⟨
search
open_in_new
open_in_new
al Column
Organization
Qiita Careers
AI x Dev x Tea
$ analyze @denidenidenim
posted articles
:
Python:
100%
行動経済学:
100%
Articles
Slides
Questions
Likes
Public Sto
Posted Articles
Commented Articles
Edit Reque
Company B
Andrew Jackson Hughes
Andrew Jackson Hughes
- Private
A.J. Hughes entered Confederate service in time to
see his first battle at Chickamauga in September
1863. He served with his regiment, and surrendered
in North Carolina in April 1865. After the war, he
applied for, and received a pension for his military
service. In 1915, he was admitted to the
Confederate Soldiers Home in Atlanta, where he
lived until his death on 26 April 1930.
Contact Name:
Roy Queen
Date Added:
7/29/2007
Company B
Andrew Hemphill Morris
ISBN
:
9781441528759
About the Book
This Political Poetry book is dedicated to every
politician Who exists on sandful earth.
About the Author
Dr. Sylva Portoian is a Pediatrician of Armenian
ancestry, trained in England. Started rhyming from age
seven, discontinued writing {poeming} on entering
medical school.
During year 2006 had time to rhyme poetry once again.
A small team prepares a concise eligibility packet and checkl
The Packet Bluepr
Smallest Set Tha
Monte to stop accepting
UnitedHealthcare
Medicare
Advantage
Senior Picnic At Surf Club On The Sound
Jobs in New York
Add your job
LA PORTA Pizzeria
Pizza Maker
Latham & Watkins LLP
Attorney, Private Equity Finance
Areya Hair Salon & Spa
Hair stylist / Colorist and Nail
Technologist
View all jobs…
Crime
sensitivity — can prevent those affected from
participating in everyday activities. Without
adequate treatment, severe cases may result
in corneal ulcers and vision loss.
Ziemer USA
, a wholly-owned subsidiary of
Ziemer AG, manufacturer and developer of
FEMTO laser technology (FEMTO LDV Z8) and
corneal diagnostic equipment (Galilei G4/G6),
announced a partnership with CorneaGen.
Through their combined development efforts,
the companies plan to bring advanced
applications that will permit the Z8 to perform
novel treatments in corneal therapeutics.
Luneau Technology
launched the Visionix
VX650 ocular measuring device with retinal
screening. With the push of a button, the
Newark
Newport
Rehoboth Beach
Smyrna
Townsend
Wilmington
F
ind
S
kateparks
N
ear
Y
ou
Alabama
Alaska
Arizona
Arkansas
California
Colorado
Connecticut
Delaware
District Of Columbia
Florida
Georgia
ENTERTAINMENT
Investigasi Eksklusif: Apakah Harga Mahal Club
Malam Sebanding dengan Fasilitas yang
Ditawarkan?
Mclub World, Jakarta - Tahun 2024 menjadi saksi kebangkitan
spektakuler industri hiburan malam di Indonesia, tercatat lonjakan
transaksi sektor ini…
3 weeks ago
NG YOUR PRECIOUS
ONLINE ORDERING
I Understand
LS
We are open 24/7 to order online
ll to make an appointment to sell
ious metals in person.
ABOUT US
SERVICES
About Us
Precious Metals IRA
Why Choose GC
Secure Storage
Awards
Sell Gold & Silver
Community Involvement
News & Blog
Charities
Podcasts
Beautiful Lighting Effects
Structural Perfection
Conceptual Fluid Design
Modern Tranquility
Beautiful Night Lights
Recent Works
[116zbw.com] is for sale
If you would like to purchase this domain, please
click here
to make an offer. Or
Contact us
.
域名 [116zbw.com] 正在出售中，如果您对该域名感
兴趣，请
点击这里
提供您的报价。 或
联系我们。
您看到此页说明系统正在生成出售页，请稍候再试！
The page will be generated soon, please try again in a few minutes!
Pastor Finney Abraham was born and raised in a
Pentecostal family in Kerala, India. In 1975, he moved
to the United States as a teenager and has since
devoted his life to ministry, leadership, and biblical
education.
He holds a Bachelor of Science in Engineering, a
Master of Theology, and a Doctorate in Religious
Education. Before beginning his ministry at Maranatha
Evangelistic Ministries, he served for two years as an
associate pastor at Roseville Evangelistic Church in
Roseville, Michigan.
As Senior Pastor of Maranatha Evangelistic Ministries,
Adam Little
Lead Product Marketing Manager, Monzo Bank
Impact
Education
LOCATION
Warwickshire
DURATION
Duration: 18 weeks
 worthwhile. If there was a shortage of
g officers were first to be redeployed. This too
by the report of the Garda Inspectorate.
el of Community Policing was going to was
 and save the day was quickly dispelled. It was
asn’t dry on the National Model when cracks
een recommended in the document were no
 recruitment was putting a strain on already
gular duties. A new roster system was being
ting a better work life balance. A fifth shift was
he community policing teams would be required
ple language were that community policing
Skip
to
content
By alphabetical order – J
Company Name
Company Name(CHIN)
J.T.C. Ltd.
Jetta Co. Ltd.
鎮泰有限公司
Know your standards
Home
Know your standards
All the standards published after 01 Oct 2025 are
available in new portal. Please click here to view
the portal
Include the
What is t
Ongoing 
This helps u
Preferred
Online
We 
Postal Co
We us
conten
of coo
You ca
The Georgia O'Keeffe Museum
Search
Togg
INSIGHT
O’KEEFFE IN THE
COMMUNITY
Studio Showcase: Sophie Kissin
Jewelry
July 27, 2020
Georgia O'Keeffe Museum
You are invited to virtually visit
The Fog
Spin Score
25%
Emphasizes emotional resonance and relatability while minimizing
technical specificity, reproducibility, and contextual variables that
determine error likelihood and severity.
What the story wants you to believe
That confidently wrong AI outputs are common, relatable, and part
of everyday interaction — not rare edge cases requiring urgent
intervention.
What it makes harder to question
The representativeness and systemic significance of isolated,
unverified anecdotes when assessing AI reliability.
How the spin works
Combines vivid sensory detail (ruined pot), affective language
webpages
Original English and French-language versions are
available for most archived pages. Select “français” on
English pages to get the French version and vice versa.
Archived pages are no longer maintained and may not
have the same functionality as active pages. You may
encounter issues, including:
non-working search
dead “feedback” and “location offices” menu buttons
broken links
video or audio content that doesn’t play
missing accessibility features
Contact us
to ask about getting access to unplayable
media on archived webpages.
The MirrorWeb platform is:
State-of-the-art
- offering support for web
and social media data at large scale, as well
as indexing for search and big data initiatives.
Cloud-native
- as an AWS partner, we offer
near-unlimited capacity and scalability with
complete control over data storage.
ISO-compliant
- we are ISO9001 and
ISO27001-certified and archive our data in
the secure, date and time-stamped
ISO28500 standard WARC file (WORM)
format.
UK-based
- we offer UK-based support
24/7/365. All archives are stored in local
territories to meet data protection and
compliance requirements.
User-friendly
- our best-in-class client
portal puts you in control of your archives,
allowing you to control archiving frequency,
⟩
■ ASSIGNED TASK ■
Search the records for lines holding the word "English", then copy each line you find.

■ RESPONSE FOR THIS EXERCISE ■
Original English and French-language versions are
English pages to get the French version and vice versa.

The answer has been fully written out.